BRICE TURANG WAS just 18 years old in 2018, beginning his pro career at the lowest levels of the minor leagues after being drafted in the first round by Milwaukee that year. At the same time, Yelich was at the top of his sport, winning NL MVP his first year in Milwaukee and finishing second the next year. But the Brewers star still found the time to reach out to one of the franchise’s top prospects.

“He would text me in the minor leagues just to check in on how I was doing,” Turang said. “I couldn’t believe it. He would shoot a message to me when I was 18 or 19. The year he won the MVP, he would check in with me all the time.”

Now that he was the seasoned major leaguer with a secure spot in a clubhouse, he was applying the lessons that stuck with him from early in his career, taught to him when he was still in Miami.

When Yelich was a highly touted prospect trying to secure his place with the Marlins in 2013, veteran catcher Jeff Mathis played a crucial role in making him feel like he belonged.

“He just took us under his wing and talked to us about the game and what it takes to prepare in the big league, be big leaguers, how to conduct yourself and what it means to be a pro, and I’m super thankful for that,” Yelich said. “I’m trying to do that here as well.”

Twelve years later, Mathis recalls Yelich as a player who was very “receptive” to instruction, calling his former teammate “a great human being.”

“As I was getting older, younger players feel like they have it all figured out,” Mathis said in a phone interview this week. “He stood out as someone that was willing to listen. Not just to benefit himself but everyone around him.”

Now that Yelich is on the other end of those moments, he has found that letting interactions come naturally can have more of an impact than getting up and giving a rah-rah speech at the front of the clubhouse. It’s the same focus on cultivating connections that made Uecker a Milwaukee icon for so many years.

“I don’t force it trying to help those guys,” Yelich said. “It’s just more of, like, you be friends first and you build relationships with people and you’re welcoming and you introduce yourself and you talk to ’em about whatever, their life or joke around with whatever’s going on in the world: ‘What’s going on, dude? Where are you from? How’d you get here? What’s your story? Is everything good? Do you need anything? Do you have any questions?’

“It’s little things. They make a big difference.”

Nearly every young prospect in the Brewers’ clubhouse has their own story of Yelich’s impact. Frelick is another who heard from Yelich when he was still in the minors.

“You’ll be up here soon,” Yelich told him. “Let’s get ahead of that, teach what routine is, teach you what it is to be a big leaguer.”

“I’m forever grateful for that,” Frelick said.
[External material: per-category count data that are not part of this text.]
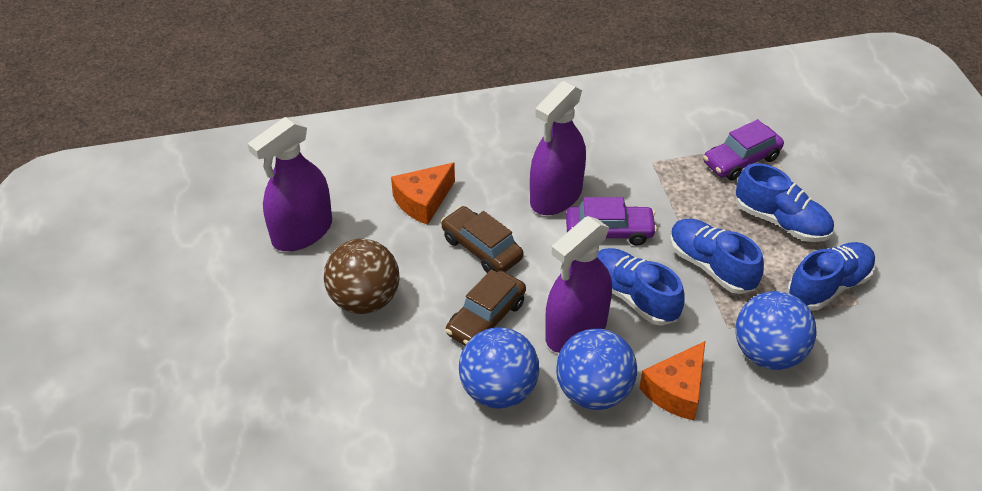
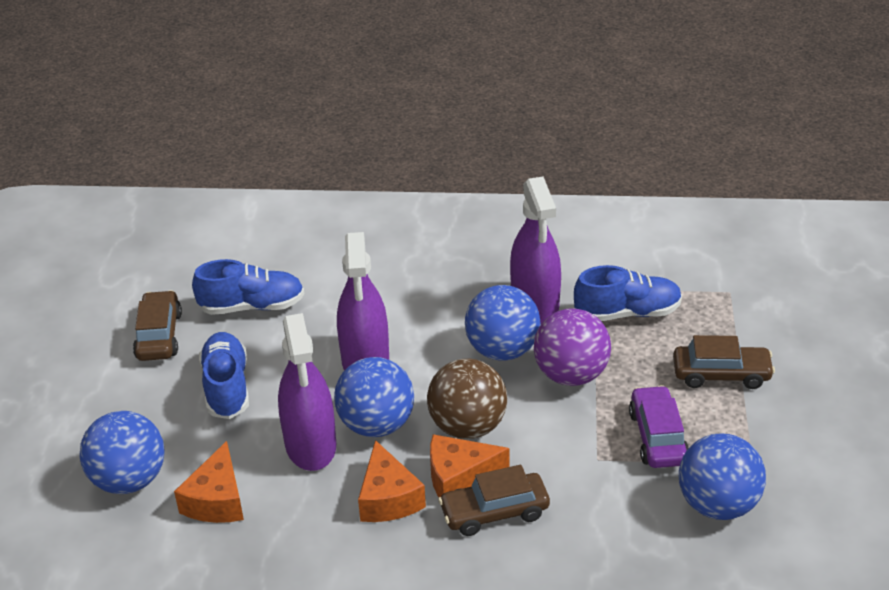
blue ball: 3 -> 4
blue shoe: 4 -> 3
brown car: 2 -> 3
orange cheese: 2 -> 3
purple ball: 0 -> 1
purple car: 2 -> 1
Of all the young players who have heeded Yelich’s advice, few might have needed it more than outfielder Jackson Chourio, who debuted with the team last season as a 20-year-old.

“He knows the opportune moments to say something,” Chourio said through the team interpreter. “He knows when the time is right. He has a good feel for that.

“We had a long conversation about it being a long season. He told me to relax and play my game. It took some pressure off of me.”

Chourio finished third in rookie of the year voting and made his older teammate proud with his fast adjustment to life in the majors.

Whether it comes from an encouraging text to a minor leaguer or words of wisdom to a young major league teammate, the lessons Yelich learned from his own mentors, from Mathis to Uecker, have made him the clear face of the franchise with an impact that reaches far past his stat line.

“You want to leave wherever place you’re in better than when you got there,” Yelich said. “And for me it’s just, it’s the right thing to do to help these kids, and if you want to be on a good team, you have to play certain ways. For us, you’re going to rely on young players, and with young players there’s growing pains.

“But when people feel like a genuine connection to you, they’re more responsive and you have better relationships and you have deeper conversations and things mean more and there’s a closeness and a tightness and a bond that’s created there. That leads to winning baseball.”

Turang added: “He’s someone I can go to for anything.”